Medicaid reform is the $12 billion question in North Carolina, as legislators debate the best way to control costs for the federal-state insurance program for low-income residents, most of them children.
A recent issue brief from the Wake Forest University law school offers a good overview of the options they’re considering, as well as what our state might learn from reform programs in Oregon and Ohio.
With conflicting bills before the N.C. General Assembly, “North Carolina stands at a crossroads on Medicaid reform,” write Mark Hall, professor of law and public health, and research associate Edwin Shoaf.
One approach calls for contracting with managed care organizations (MCOs), which are similar to and often owned by insurance companies. They get a fixed fee per patient per year, which makes Medicaid budgeting predictable. Cost overruns have been a big concern for state legislators.
But the authors say that national research shows Medicaid MCOs have done little to reduce costs or improve quality of care. In North Carolina, nonprofit MCOs such as Cardinal Innovations Healthcare Solutions handle Medicaid spending for behavioral health. “The mental health MCOs are under pressure to consistently reduce costs to remain under budget,” the authors write. “They struggle with whether they can keep costs low enough to stay in business,” with mixed results on quality monitoring.

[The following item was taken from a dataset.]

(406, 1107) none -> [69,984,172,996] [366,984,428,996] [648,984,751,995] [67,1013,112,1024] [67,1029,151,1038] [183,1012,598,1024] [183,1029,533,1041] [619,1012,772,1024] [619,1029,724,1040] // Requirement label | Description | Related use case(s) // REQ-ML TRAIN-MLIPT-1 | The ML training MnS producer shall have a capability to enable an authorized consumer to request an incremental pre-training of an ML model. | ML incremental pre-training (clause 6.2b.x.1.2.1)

Another approach turns to Accountable Care Organizations (ACOs) led by physician groups or hospitals. North Carolina has about two dozen operating in 75 counties, including Gaston County’s CaroMont Health, the report says. They serve Medicare or private insurance companies. “These current ACOs are in early stages of development that are testing new payment methods and quality improvement programs,” the authors write. “All of them appear to reflect the core ACO goals of accountability for quality, patient-centered care, and provider control of health care.”
The drawback? So far North Carolina’s Medicare ACOs “have not generated substantial savings” and don’t provide the predictability of MCOs, the authors say.
Reform efforts in Oregon and Ohio point the way toward a system that could merge the two models, according to Shoaf and Hall.
“By combining the two contrasting ideas of MCOs and ACOS, do we create a better-functioning Medicaid system, or a Frankenstein’s monster?” they ask. “... By themselves, neither MCOs nor ACOs have yet achieved a strong track record of making health care organizations and providers accountable for both costs and quality. But, a combination of both approaches could achieve the General Assembly’s key goals, as long as administrative expenses and profiteering are minimized.”